# Work instructions:
Can you reproduce the passage on agentpower costs word for word, starting at "The additional agentpower" and ending at "and pricing derivation."?

# Text under study:
Old model: 5 AP = 5 salaries → ~€310,000/year
New model: 5 AP = 1 salary + 4 × token budget → ~€62,064–€64,240/year
(€62,000 salary + €64–€2,240 in token fuel for 4 additional APs)
The additional agentpower (AP 2 through AP N) comes from tokens. The EUR/AP methodology shows the annual token cost for one full additional AP ranges from €16 to €560/year depending on model tier — so 4 additional APs cost €64–€2,240/year in fuel. Even at Claude Opus pricing, the new model is ~80% cheaper than five salaries. The human operator remains essential: they provide judgement, direction, context, and accountability. The AI provides scale.
See the EUR/AP pricing methodology for the full per-model breakdown and pricing derivation.

# Extracted information:
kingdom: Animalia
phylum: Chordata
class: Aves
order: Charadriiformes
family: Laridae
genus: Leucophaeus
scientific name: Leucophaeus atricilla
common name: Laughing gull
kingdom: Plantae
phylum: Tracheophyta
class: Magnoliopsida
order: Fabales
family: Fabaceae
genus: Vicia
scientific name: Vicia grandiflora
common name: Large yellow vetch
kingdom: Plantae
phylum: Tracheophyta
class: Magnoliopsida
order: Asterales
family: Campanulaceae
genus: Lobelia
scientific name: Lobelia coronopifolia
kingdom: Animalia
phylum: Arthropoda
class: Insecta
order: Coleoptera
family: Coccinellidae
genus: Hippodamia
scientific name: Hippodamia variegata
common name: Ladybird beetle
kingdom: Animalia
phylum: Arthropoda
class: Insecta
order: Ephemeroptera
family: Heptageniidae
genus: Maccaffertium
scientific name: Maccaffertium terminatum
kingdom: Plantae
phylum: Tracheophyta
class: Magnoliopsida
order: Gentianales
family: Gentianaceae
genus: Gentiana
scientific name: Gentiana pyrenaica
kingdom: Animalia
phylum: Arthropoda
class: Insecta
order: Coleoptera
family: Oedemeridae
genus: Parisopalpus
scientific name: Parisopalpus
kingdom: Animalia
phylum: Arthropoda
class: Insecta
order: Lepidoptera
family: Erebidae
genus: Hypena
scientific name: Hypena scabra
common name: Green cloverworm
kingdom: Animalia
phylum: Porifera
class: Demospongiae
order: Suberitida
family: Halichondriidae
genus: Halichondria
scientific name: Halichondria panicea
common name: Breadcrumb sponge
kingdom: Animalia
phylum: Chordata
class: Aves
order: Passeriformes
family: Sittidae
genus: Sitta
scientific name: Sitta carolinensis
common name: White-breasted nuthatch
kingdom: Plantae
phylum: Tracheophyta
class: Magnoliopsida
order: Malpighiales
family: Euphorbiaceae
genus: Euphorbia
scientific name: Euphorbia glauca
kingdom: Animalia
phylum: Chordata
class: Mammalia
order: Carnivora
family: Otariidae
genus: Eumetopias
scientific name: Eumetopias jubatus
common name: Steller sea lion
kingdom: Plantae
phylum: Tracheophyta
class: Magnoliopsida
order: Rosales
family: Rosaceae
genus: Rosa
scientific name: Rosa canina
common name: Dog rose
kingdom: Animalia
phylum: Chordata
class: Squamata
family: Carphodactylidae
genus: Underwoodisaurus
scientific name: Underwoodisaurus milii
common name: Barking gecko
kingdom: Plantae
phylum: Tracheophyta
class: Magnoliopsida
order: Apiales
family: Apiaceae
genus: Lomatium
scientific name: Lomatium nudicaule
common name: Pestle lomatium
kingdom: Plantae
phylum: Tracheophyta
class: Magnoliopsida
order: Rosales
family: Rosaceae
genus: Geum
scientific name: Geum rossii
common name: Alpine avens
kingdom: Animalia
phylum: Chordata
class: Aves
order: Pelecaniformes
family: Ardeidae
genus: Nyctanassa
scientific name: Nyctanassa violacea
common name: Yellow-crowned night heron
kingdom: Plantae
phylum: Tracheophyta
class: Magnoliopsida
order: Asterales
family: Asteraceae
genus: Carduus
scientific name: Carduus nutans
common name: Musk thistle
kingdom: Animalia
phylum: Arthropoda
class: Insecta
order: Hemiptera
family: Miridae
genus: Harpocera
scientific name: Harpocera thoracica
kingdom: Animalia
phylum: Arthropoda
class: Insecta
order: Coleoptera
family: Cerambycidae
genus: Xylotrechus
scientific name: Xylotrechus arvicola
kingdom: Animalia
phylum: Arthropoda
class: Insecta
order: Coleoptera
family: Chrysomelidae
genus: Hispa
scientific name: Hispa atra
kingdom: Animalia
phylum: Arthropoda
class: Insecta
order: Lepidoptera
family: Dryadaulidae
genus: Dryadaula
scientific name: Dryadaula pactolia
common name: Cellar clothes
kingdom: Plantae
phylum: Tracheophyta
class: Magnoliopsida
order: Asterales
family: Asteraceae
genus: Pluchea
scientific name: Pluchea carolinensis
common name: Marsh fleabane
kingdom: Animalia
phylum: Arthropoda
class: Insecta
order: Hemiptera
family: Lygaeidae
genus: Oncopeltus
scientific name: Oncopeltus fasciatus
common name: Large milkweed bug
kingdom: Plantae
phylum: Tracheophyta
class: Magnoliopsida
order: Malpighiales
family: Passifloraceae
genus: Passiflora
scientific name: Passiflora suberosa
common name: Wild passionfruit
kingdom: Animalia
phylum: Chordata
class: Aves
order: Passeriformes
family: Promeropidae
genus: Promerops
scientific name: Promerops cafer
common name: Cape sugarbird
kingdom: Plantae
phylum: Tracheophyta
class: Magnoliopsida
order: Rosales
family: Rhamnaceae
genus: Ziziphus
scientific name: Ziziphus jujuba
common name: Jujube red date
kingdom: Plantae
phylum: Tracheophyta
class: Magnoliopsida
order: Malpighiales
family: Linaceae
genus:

# Response to the exercise:
The additional agentpower (AP 2 through AP N) comes from tokens. The EUR/AP methodology shows the annual token cost for one full additional AP ranges from €16 to €560/year depending on model tier — so 4 additional APs cost €64–€2,240/year in fuel. Even at Claude Opus pricing, the new model is ~80% cheaper than five salaries. The human operator remains essential: they provide judgement, direction, context, and accountability. The AI provides scale.
See the EUR/AP pricing methodology for the full per-model breakdown and pricing derivation.